Temporal is the workflow orchestration engine used by NICo REST for multi-step operations. The Site Agent connects to NICo REST through Temporal.

**Frontend endpoint (cluster-internal):** `temporal-frontend.temporal.svc:7233`

**Namespaces required:** `cloud`, `site`, and the per-site UUID (registered after site creation)

**If you already have Temporal:**
- Ensure the frontend gRPC endpoint is reachable from NICo workloads
- Present proper mTLS/CA if TLS is required
- Register the following namespaces:

```bash
tctl --ns cloud namespace register
tctl --ns site namespace register
tctl --ns <SITE_UUID> namespace register   # once you know the site UUID
```

**If deploying the reference version:**
- Deploy Temporal and expose port `:7233`.
- Register the same namespaces as above.

## Monitoring and Telemetry (Optional)

These components are not required for NICo but are strongly recommended for operational visibility.

All logs are collected and shipped using `otel-collector-contrib` (both site controller and DPU). All metrics are scraped and shipped using Prometheus (both site controller and DPU).

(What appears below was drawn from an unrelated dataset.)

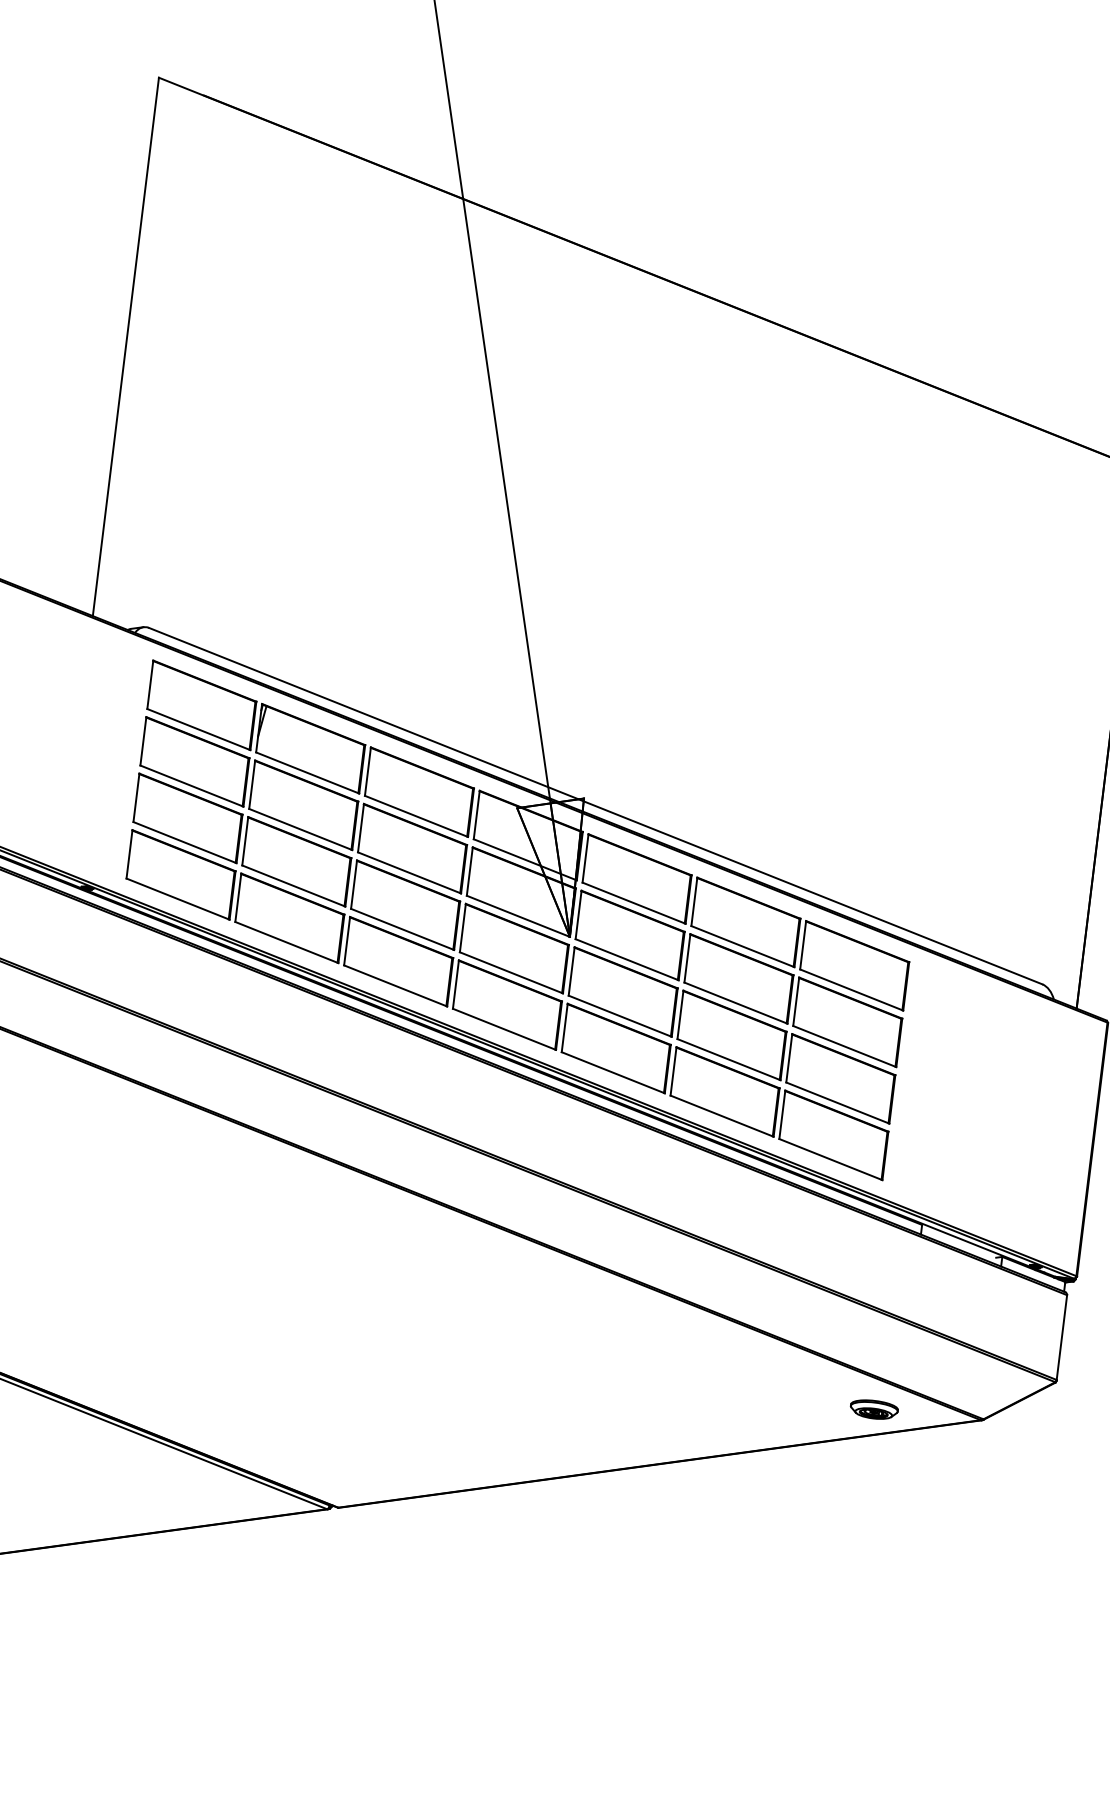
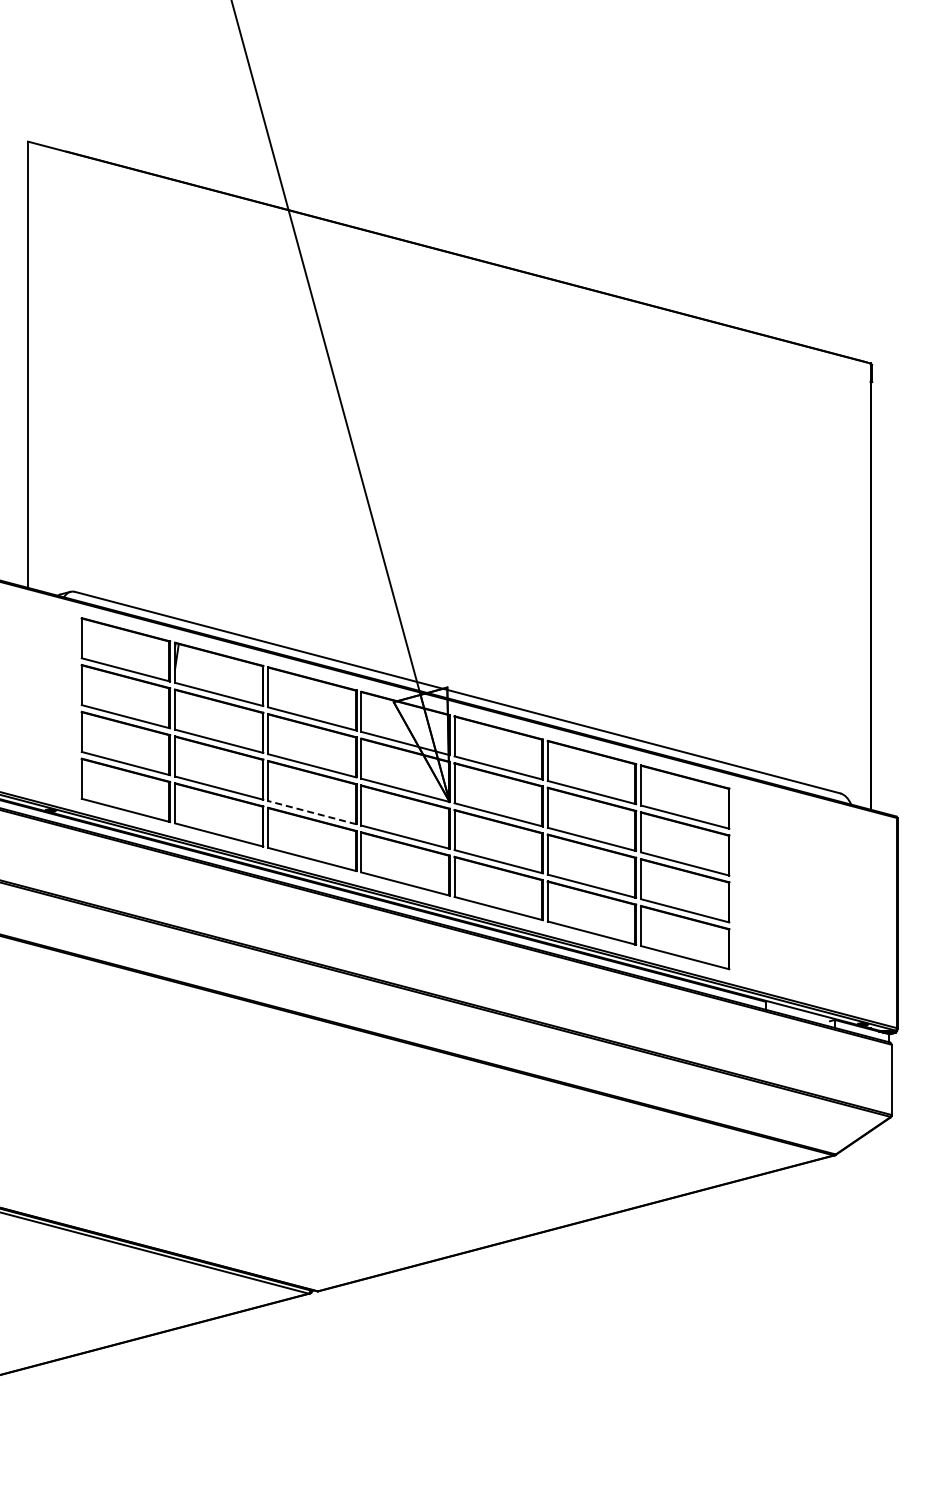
line: (402, 929) -> (312, 812), solid -> dashed
part: (874, 1409) -> (745, 1157), removed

| Component | Validated Version |
|---|---|
| Prometheus Operator | v0.68.0 |
| Prometheus | v2.47.0 |
| Alertmanager | v0.26.0 |
| Grafana | v10.1.2 |
| kube-state-metrics | v2.10.0 |
| OpenTelemetry Collector | v0.102.1 |
| Loki | v2.8.4 |
| Node exporter | v1.6.1 |

## Installation Order

These prerequisites should be installed in the following order:

1. **Cluster and networking**: Kubernetes, containerd, Calico (or conformant CNI), ingress controller (Contour/Envoy), load balancer (MetalLB or cloud LB), DNS recursive resolvers, NTP
2. **Foundation services** (in order): ESO (optional) → cert-manager → PostgreSQL → Vault → Temporal
3. **NICo Core** (forge-system): carbide-api and supporting services (DHCP/PXE/DNS as required)
4. **NICo REST components**: Deploy cloud-api, cloud-workflow (cloud-worker & site-worker), and cloud-cert-manager (credsmgr). Seed DB and register Temporal namespaces (`cloud`, `site`, then site UUID). Create OTP and bootstrap secrets for elektra-site-agent; roll restart it.
5. **Monitoring** (optional): Prometheus operator, Grafana, Loki, OTel, node exporter

To use the automated deployment path, refer to the [Quick Start Guide](/infra-controller/documentation/getting-started/quick-start-guide).